Malaysian Industry-Government Group for High Technology (MIGHT) chief executive officer Rushdi Abdul Rahim said: “One driving factor is the trade tension between the US and China, which has led electronics companies widely adopting the ‘China Plus One’ strategy as part of supply chain risk mitigation.
“One example is Infineon Technologies building the world’s largest 200-millimeter SiC Power Fab in Kulim, Kedah.”
Malaysia has a long history in the high-tech export sector spanning five decades, with mature backend processes, and strong supporting industries.
MIGHT’s senior principal analyst Robert Tai. – File pic credit (MIGHT)
MIGHT’s senior principal analyst Robert Tai said: “The next play would be in semiconductor fabrication, which requires very highly skilled talents and specialised supporting industries, such as specialty gasses.”
It is necessary to pay attention to upcoming industry groupings of the local high-tech export sector, including electrical machinery, computer office machines and chemical products.
This is crucial, given the cyclical nature of the global E&E industry and its recent growth trend, which peaked in 2021 and is expected to slow down in the future.
“This can be achieved through concerted efforts in market penetration and the creation of a strong and progressive innovation ecosystem.
“These remain the cornerstone of Malaysia’s improvements in high-tech merchandise exports.
“A push for high technological advancement, while crucial, will remain sluggish without strong market absorption,” said Rushdi.
He added that new local and international collaboration models will accelerate innovation through more effective benchmarking, risk mitigation, as well as shortening the learning curve and integration into international supply chains.
“It also provides an opportunity to put in place new funding models and develop indigenous technical expertise,” he said.
The co-creation model will strike a balance between a strong foreign direct investment (FDI) presence and a dynamic domestic direct investment (DDI) scene.
Tai said: “FDIs are highly catalytic in their ability to generate economic multipliers.
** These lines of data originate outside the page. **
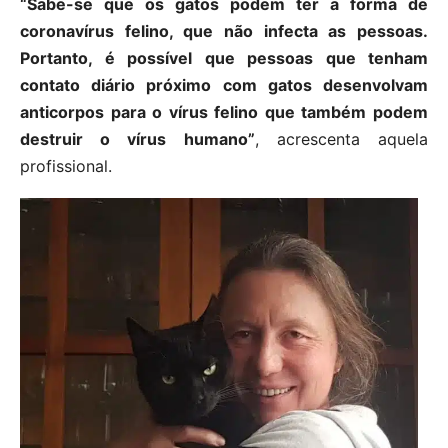
“Sabe-se que os gatos podem ter a forma de
coronavírus felino, que não infecta as pessoas.
Portanto, é possível que pessoas que tenham
contato diário próximo com gatos desenvolvam
anticorpos para o vírus felino que também podem
destruir o vírus humano”
, acrescenta aquela
profissional.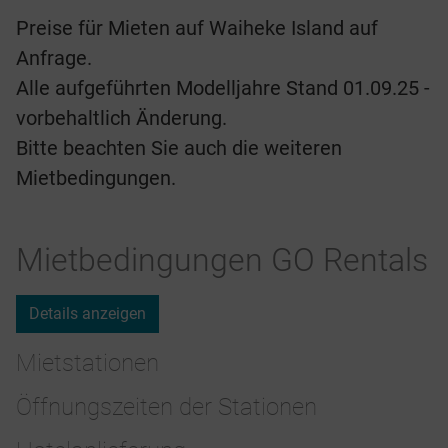
Preise für Mieten auf Waiheke Island auf
Anfrage.
Alle aufgeführten Modelljahre Stand 01.09.25 -
vorbehaltlich Änderung.
Bitte beachten Sie auch die weiteren
Mietbedingungen.
Mietbedingungen GO Rentals
Details anzeigen
Mietstationen
Öffnungszeiten der Stationen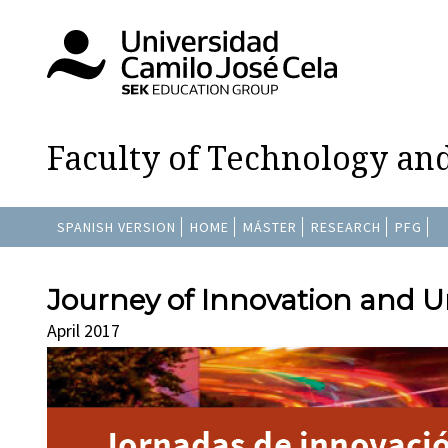
Faculty of Technology an
SPANISH VERSION
HOME
MÁSTER
RESEARCH
PFG
Journey of Innovation and
April 2017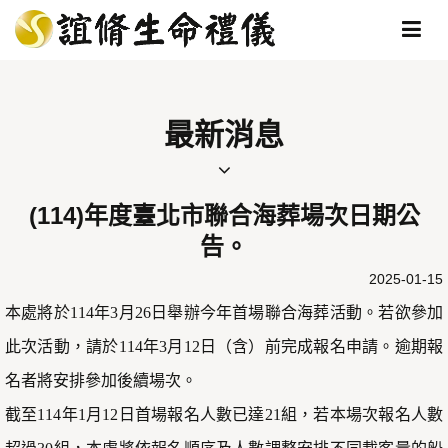
最新消息
(114)年度臺北市聯合海葬場次日期公
告。
2025-01-15
本處將於114年3月26日舉辦今年首場聯合海葬活動。若欲參加
此次活動，請於114年3月12日（含）前完成報名申請。逾期報
名者將安排參加後續場次。
截至114年1月12日首場報名人數已達21組，若本場次報名人數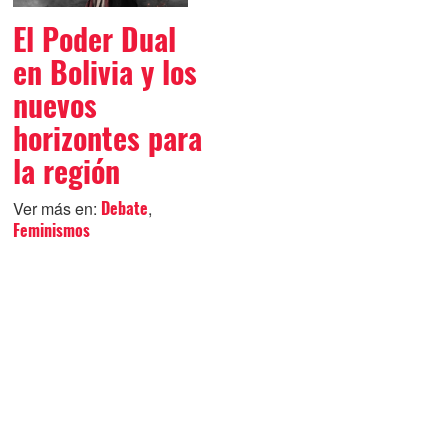
El Poder Dual
en Bolivia y los
nuevos
horizontes para
la región
Ver más en:
,
Debate
Feminismos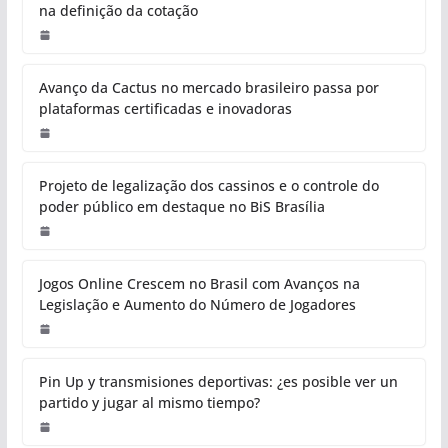
na definição da cotação
Avanço da Cactus no mercado brasileiro passa por
plataformas certificadas e inovadoras
Projeto de legalização dos cassinos e o controle do
poder público em destaque no BiS Brasília
Jogos Online Crescem no Brasil com Avanços na
Legislação e Aumento do Número de Jogadores
Pin Up y transmisiones deportivas: ¿es posible ver un
partido y jugar al mismo tiempo?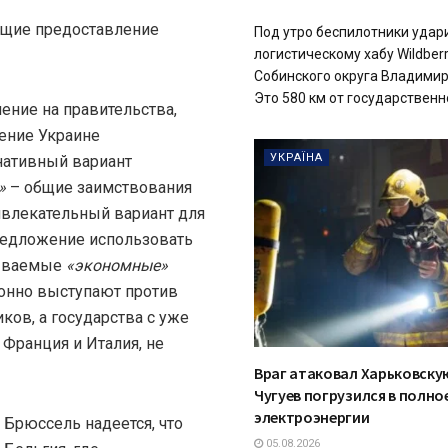
Под утро беспилотники удар
логистическому хабу Wildberr
Собинского округа Владимир
Это 580 км от государственно
ление на правительства,
ение Украине
УКРАЇНА
нативный вариант
»
– общие заимствования
ивлекательный вариант для
редложение использовать
зываемые
«экономные»
онно выступают против
ков, а государства с уже
Франция и Италия, не
Враг атаковал Харьковску
Чугуев погрузился в полн
электроэнергии
Брюссель надеется, что
05.08.2026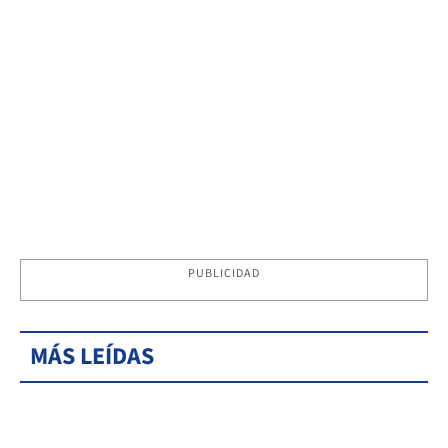
PUBLICIDAD
MÁS LEÍDAS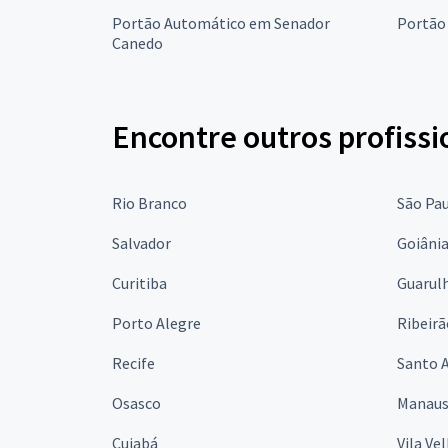
Portão Automático em Senador
Portão
Canedo
Encontre outros profissi
Rio Branco
São Pa
Salvador
Goiâni
Curitiba
Guarul
Porto Alegre
Ribeirã
Recife
Santo 
Osasco
Manau
Cuiabá
Vila Ve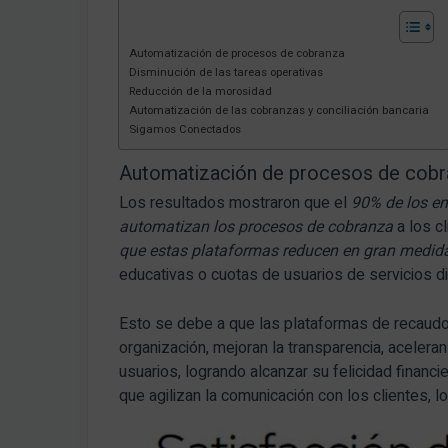
Automatización de procesos de cobranza
Disminución de las tareas operativas
Reducción de la morosidad
Automatización de las cobranzas y conciliación bancaria
Sigamos Conectados
Automatización de procesos de cob
Los resultados mostraron que el
90% de los e
automatizan los procesos de cobranza
a los c
que estas plataformas reducen en gran medid
educativas o cuotas de usuarios de servicios d
Esto se debe a que las plataformas de recaudo
organización, mejoran la transparencia, acelera
usuarios, logrando alcanzar su felicidad financ
que agilizan la comunicación con los clientes, 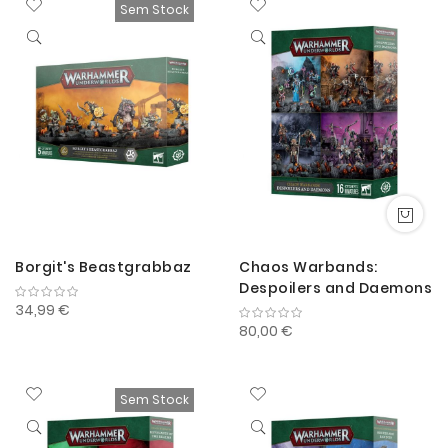
Sem Stock
Decre
Borgit's Beastgrabbaz
Chaos Warbands:
Despoilers and Daemons
34,99 €
80,00 €
Sem Stock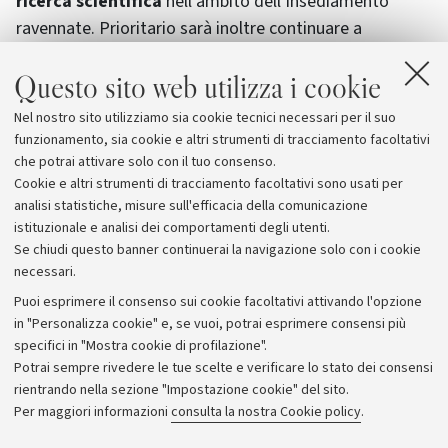
ricerca scientifica
nell’ambito dell’insediamento
ravennate. Prioritario sarà inoltre continuare a
rafforzare il
rapporto tra università e mondo
Questo sito web utilizza i cookie
istituzionale e/o produttivo
sia in un’ottica di più
facile inserimento lavorativo dei laureati che di
Nel nostro sito utilizziamo sia cookie tecnici necessari per il suo
reciproco coinvolgimento ai fini dello sviluppo del
funzionamento, sia cookie e altri strumenti di tracciamento facoltativi
territorio".
che potrai attivare solo con il tuo consenso.
Cookie e altri strumenti di tracciamento facoltativi sono usati per
analisi statistiche, misure sull'efficacia della comunicazione
istituzionale e analisi dei comportamenti degli utenti.
Se chiudi questo banner continuerai la navigazione solo con i cookie
necessari.
Archivio
Puoi esprimere il consenso sui cookie facoltativi attivando l'opzione
in "Personalizza cookie" e, se vuoi, potrai esprimere consensi più
Comunicati stampa
specifici in "Mostra cookie di profilazione".
Redazione
Potrai sempre rivedere le tue scelte e verificare lo stato dei consensi
rientrando nella sezione "Impostazione cookie" del sito.
Rassegna stampa
Per maggiori informazioni
consulta la nostra Cookie policy
.
Seguici su: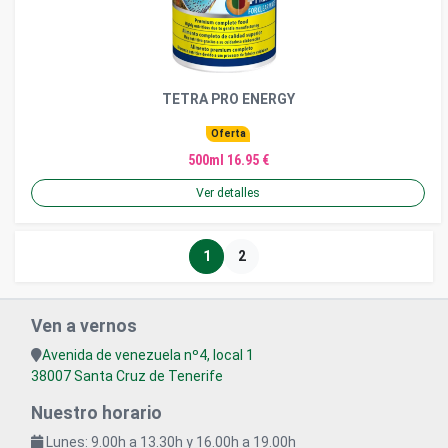
TETRA PRO ENERGY
Oferta
500ml 16.95 €
Ver detalles
1
2
Ven a vernos
Avenida de venezuela nº4, local 1
38007 Santa Cruz de Tenerife
Nuestro horario
Lunes: 9.00h a 13.30h y 16.00h a 19.00h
They serve as uptakers for many local products and services and generate results faster, with higher visibility.”
He said that this makes fine-tuning industry-specific incentive structure a key element in attracting FDI.
“For example, some industries such as E&E manufacturing-related services are capex heavy, while others such as the software development industry are not.
“Our incentives need to reflect that.”
He also said it is necessary to create opportunities to open up markets for local companies and investors or lower the barriers to effective competition on both the national and international fronts.
“Developing local players in high-tech, while time consuming and smaller in scale, is necessary for industry deepening and for entrenching high technology across all strata of industries,” said Tai.
2023 marks the fifth year of MIGHT’s analyses on Malaysia’s high-tech merchandise export — its role as a think tank provides strategic advisory for both the government and industry sectors.